Dan pagi ini Angkasa mengetahui gadis yang selalu meletakkan bekal, susu cokelat, dan juga Setangkai mawar merah dikolong mejanya, Angkasa berjalan mengendap-endap menghampiri gadis itu, saat tiba dibelakangnya Angkasa hanya diam, berdiri dengan tenang tanpa suara, ia hanya ingin melihat reaksi gadis itu.

Gadis itu berbalik dan tampak terkejut melihat Angkasa yang berada tepat dibelakangnya dengan wajah dingin, gadis itu meneguk ludahnya susah payah.

"A-angkasa?"

Angkasa mengangguk, "lo Starla kan?" Tanya Angkasa

Starla menganggukkan kepalanya ragu, dadanya berpacu dengan cepat. Pagi ini, pagi ini Angkasa mengetahui dirinya, Starla takut kalau ia akan dicaci seperti gadis-gadis lain yang menyukai Angkasa.
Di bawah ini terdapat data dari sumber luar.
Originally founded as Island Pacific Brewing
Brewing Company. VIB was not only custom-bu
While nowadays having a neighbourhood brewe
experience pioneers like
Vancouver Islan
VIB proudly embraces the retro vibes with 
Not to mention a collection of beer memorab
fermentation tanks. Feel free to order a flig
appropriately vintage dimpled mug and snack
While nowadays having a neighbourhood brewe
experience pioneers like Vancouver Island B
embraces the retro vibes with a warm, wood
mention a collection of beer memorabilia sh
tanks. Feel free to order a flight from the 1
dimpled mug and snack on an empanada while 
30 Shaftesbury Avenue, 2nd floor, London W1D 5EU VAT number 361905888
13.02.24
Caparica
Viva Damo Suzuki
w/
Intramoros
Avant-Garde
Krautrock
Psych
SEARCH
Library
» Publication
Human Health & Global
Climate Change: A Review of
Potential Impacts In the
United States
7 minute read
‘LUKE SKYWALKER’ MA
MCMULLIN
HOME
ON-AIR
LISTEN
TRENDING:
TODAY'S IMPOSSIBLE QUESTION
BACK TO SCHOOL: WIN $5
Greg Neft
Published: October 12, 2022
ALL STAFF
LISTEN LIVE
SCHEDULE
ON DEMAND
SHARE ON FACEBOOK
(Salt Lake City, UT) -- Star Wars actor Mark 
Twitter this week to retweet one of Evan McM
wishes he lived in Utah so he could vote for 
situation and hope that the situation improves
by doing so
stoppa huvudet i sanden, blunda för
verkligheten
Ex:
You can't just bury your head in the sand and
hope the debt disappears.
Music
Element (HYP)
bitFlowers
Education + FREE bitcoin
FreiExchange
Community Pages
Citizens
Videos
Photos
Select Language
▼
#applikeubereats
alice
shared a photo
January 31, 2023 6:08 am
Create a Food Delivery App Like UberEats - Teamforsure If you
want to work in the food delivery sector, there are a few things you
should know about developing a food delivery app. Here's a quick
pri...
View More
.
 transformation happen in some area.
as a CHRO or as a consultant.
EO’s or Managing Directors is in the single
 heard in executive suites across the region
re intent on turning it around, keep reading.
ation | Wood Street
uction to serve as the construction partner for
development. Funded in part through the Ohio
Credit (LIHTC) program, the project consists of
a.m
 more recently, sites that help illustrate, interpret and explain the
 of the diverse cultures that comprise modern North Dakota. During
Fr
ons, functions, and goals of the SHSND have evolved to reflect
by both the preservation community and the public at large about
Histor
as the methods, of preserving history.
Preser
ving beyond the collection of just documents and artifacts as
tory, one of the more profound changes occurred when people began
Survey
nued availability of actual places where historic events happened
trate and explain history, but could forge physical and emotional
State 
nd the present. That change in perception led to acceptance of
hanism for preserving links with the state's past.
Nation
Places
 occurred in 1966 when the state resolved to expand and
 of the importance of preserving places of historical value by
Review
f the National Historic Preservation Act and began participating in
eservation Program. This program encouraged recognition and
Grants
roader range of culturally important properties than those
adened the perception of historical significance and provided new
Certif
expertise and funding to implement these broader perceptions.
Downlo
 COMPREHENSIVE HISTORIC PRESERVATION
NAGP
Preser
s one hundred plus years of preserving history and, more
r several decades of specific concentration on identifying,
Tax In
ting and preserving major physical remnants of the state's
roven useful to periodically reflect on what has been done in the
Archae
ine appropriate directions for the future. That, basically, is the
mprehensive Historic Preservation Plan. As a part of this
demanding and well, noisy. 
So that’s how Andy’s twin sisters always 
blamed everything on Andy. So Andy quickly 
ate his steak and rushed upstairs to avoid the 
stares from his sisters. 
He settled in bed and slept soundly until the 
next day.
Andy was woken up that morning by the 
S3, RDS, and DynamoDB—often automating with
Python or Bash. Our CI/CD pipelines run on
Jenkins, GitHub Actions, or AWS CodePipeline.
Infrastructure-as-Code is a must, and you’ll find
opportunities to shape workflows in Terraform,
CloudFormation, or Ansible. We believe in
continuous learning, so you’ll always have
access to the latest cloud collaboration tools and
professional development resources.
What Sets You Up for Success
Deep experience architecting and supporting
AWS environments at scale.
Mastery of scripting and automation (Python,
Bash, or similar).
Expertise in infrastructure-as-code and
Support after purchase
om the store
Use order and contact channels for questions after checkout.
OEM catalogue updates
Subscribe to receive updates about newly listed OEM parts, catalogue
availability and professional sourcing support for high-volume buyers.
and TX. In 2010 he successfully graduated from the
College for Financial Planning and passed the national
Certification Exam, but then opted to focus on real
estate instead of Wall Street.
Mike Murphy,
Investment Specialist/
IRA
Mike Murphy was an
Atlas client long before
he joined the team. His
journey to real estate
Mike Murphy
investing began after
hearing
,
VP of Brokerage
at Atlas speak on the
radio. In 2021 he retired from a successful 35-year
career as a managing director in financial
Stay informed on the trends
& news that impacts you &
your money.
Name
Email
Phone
"M-maaf Angkasa...." lirih Starla menundukkan kepalanya

Angkasa berdehem, "mendingan lo buang jauh-jauh deh bekal lo itu, gue nggak suka bekal basi dari lo!" Caci Angkasa

Starla sontak mendongakkan kepalanya, ia menatap tak percaya cowok dihadapannya ini.

"T-tapi bekalnya selalu dimakan kamu kok...."

Angkasa tersenyum miring, "bukan gue yang makan. Mendingan sekarang lo berhenti kasih gue bekal, gue risih kalau kolong meja gue harus sukar diisi bekal, susu cokelat, sama bunga mawar layu dari lo itu!"